As frustrating as the loss may have been, there is no denying that Koretsky has become one of the better drivers in the Pro Stock class. Finishing his second year as a pro, the second-generation driver has now been to five final rounds and earned his first win in Charlotte.
Koretsky was second-quickest in qualifying with a 6.571 and wheeled his Lucas Oil/Nitro Fish Camaro to wins against Troy Coughlin Jr., Aaron Stanfield, and his teammate, Las Vegas winner Dallas Glenn. Koretsky finished the season as the No. 4 ranked driver in the class behind Anderson, Enders, and Glenn.
Pro Stock Bike
Matt Smith wrapped up his fifth world championship on Sunday at Auto Club Pomona Raceway when he defeated Angelle Sampey in the quarterfinals and then continued to roll on to the 32nd win of his career with a holeshot win over Karen Stoffer in the final round.

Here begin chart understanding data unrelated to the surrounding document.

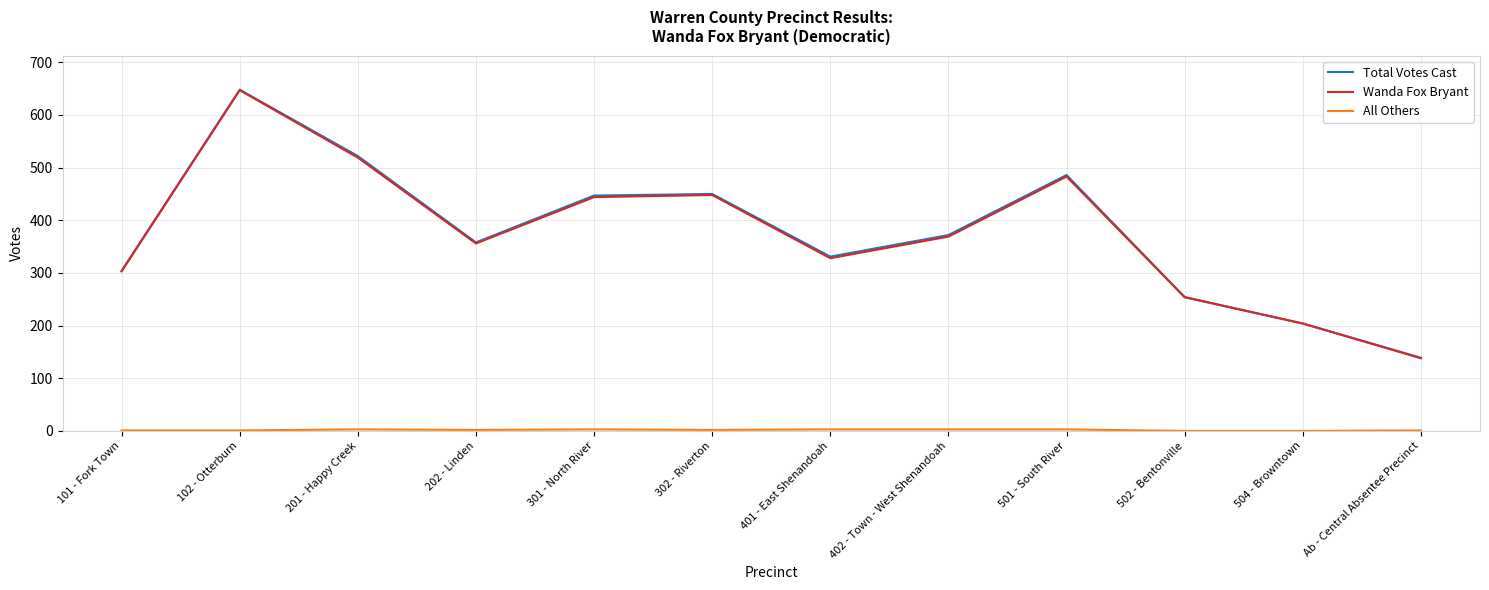

Between 302 - Riverton and Ab - Central Absentee Precinct, which series saw the biggest shift?

Total Votes Cast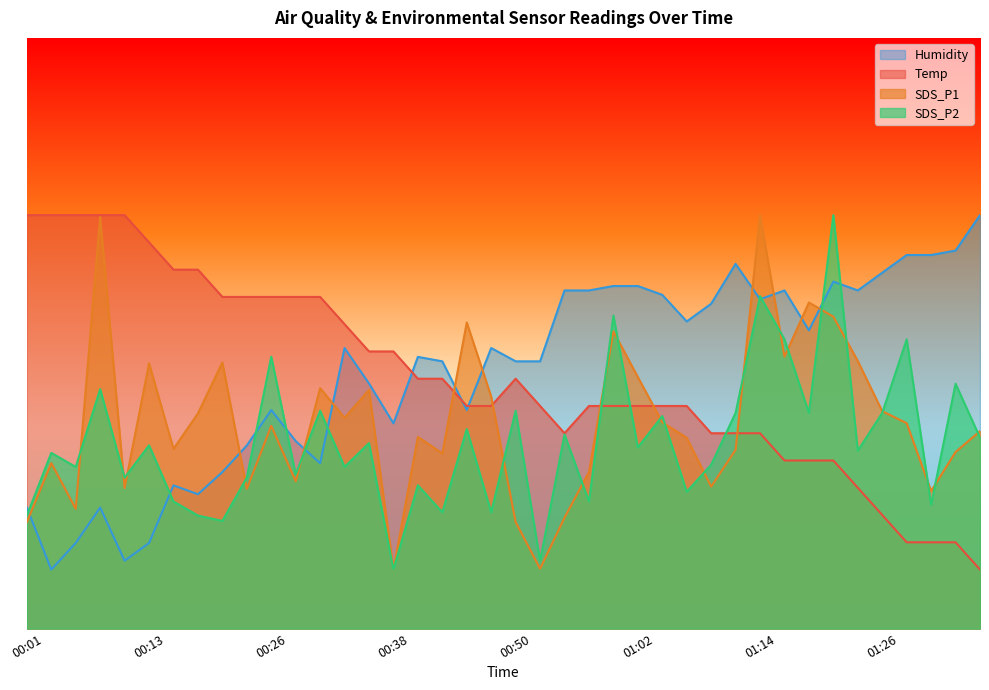

Count the number of categories in the chart.

40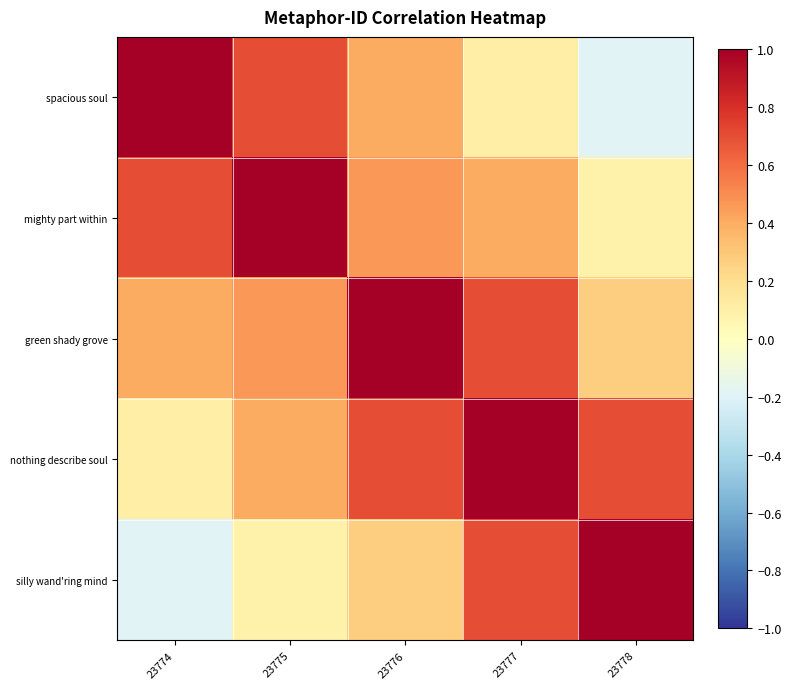

What is the total value across all series at 23778?

1.9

Facing a performance deficit for one of the few times this season, Smith rose to the challenge with a .011 light that left well ahead of Stoffer’s .101. Putting a tenth in the bank, Smith was able to win with a 6.817 to Stoffer’s 6.766.
“What a relief; this has been a tough year,” Smith said. “I’ve said all year long that those Suzuki bikes are fast. We made it work. I managed to outperform them on the starting line and we needed it. To Denso, Mark Stockseth, and Glen Butcher Trucking, thanks for all you do.”
Smith was bumped from the top spot in qualifying by Stoffer on Saturday afternoon but starting from the No. 2 spot didn’t seem to have much effect on the Denso team. Smith defeated Ryan Oehler, Sampey, and Eddie Krawiec before finishing the job with his win against Stoffer.
Smith’s only hiccup was a trip to the sand trap following his championship-clinching win against Sampey but he managed to get his bike cleaned and serviced in order to race in the final two rounds.
After runner-up finishes at the two more recent Pro Stock Motorcycle events in Bristol and Las Vegas, Stoffer has now appeared in the final of the last three events but hasn’t been able to come away with a victory.
Celebrating her 25th year in the class, Stoffer rode her Big St. Charles/Skillman Auto Group Suzuki wins against Kelly Clontz and Scotty Pollacheck before taking a bye run in the semifnals. Stoffer also set low elapsed time of the weekend with a 6.741 in round one and recorded the first 200-mph pass of her career.